§ **Instruction**: Nothing but the lines below, from the first through the line containing "[542,160,601,176] diagram ->", should be set down, each one exactly and without pictures.

Version difference data

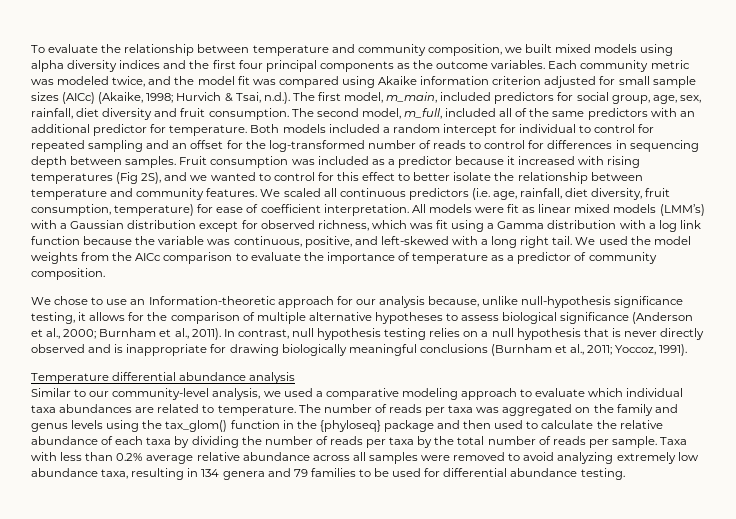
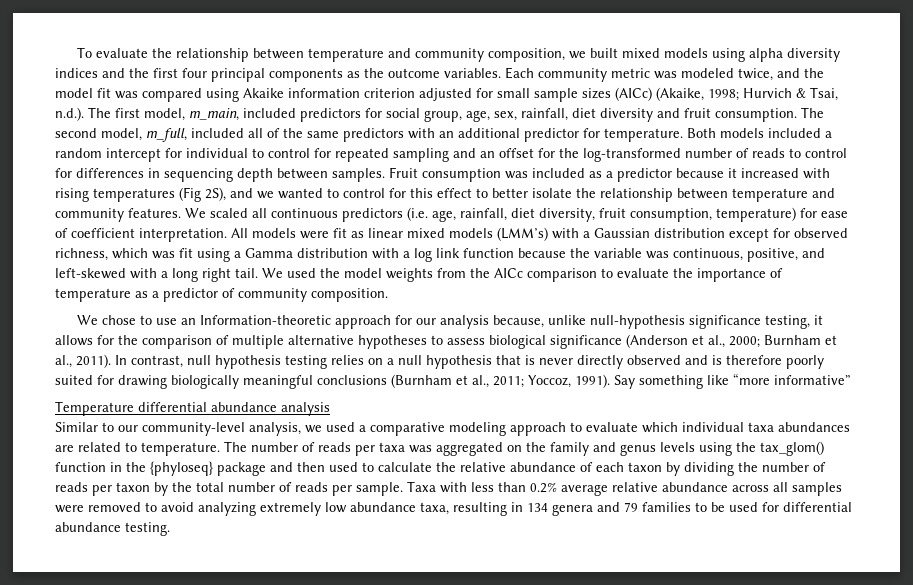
[126,344,208,356] inappropriate -> [726,355,824,369] [55,375,93,385] therefore poorly suited
(688, 350) none -> [614,373,851,389] Say something like “more informative”
[146,437,172,445] taxa -> [628,462,662,472] taxon
[389,437,415,445] taxa -> [116,482,150,492] taxon

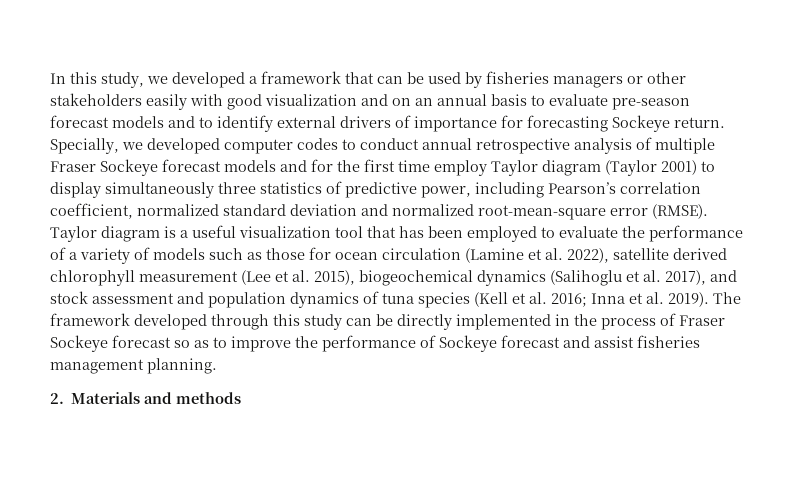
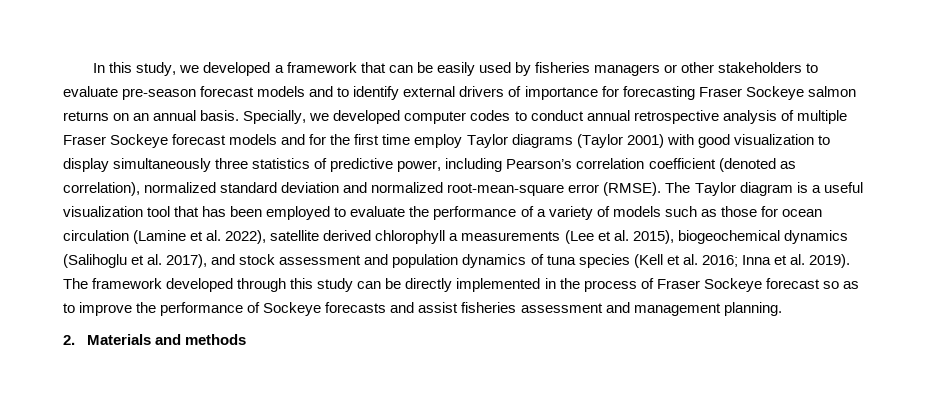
(424, 78) none -> [436,62,475,76] easily
[146,94,527,110] easily with good visualization and on an annual basis -> (803, 67) none
[612,115,725,132] Sockeye return. -> [698,86,856,100] [63,110,240,121] Fraser Sockeye salmon returns on an annual basis.
[542,160,601,176] diagram -> [511,134,573,148] diagrams
(697, 167) none -> [666,134,814,148] with good visualization
[50,203,133,219] coefficient, -> [648,158,796,172] [63,182,140,196] coefficient (denoted as correlation),
(708, 211) none -> [665,182,691,193] The
[139,271,238,282] measurement -> [449,231,561,241] a measurements
[501,335,560,348] forecast -> [325,302,387,313] forecasts
(700, 341) none -> [520,302,630,313] assessment and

§ **Result**:
[126,344,208,356] inappropriate -> [726,355,824,369] [55,375,93,385] therefore poorly suited
(688, 350) none -> [614,373,851,389] Say something like “more informative”
[146,437,172,445] taxa -> [628,462,662,472] taxon
[389,437,415,445] taxa -> [116,482,150,492] taxon

(424, 78) none -> [436,62,475,76] easily
[146,94,527,110] easily with good visualization and on an annual basis -> (803, 67) none
[612,115,725,132] Sockeye return. -> [698,86,856,100] [63,110,240,121] Fraser Sockeye salmon returns on an annual basis.
[542,160,601,176] diagram -> [511,134,573,148] diagrams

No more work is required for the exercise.